Cybersecurity regulation in Lesotho (2026)

Bills introduced in 2021, 2022, and 2023 each stalled or were sent back due to constitutional concerns, particularly around surveillance provisions and criminal defamation clauses. The 2022 bill passed the National Assembly but did not complete the Senate and royal-assent stages to become law.

The Computer Crime and Cyber Security Bill, 2024 — tabled in the National Assembly on 23 May 2024 — would criminalise unauthorised access, data interference, cyber terrorism, and cyberbullying, and would establish a National Cyber Security Advisory Council and a Computer Incident Response Team with formal legal mandates.

Because no cybersecurity statute has been enacted, there is currently no statutory incident-reporting or breach-notification obligation in Lesotho. The 2024 Bill would introduce such duties for operators of critical information infrastructure, but they remain prospective.

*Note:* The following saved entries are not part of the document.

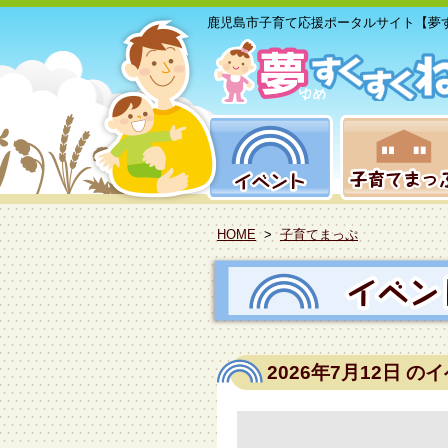
鹿児島市子育て応援ポータルサイト【夢
HOME
>
子育てまっぷ
2026年7月12日
のイ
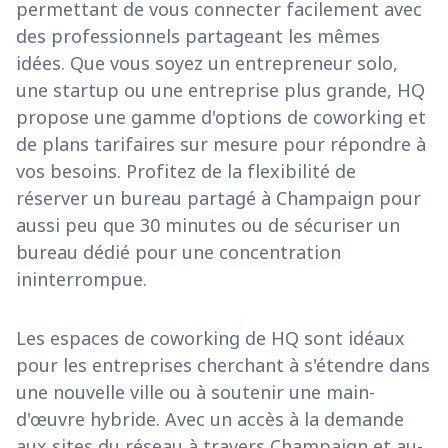
permettant de vous connecter facilement avec
des professionnels partageant les mêmes
idées. Que vous soyez un entrepreneur solo,
une startup ou une entreprise plus grande, HQ
propose une gamme d'options de coworking et
de plans tarifaires sur mesure pour répondre à
vos besoins. Profitez de la flexibilité de
réserver un bureau partagé à Champaign pour
aussi peu que 30 minutes ou de sécuriser un
bureau dédié pour une concentration
ininterrompue.
Les espaces de coworking de HQ sont idéaux
pour les entreprises cherchant à s'étendre dans
une nouvelle ville ou à soutenir une main-
d'œuvre hybride. Avec un accès à la demande
aux sites du réseau à travers Champaign et au-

The Data Protection Act, 2013 is the principal in-force instrument that touches on data security, establishing obligations around personal data handling. It does not constitute a cybersecurity framework but provides some protection against unlawful data processing.

The LCA, established under the Lesotho Telecommunications Authority Act, 2000, exercises sector-level oversight of electronic communications and has undertaken cybersecurity awareness initiatives and a partnership with digital-risk firm CTM360, but has no published binding cybersecurity regulations beyond subscriber-registration rules.

The 2022–2023 Cybersecurity Capacity Maturity Model (CMM) review conducted by C3SA/GCSCC found Lesotho at an early/formative stage across all five cybersecurity dimensions, citing the absence of enacted legislation and limited technical and institutional capacity as the primary gaps.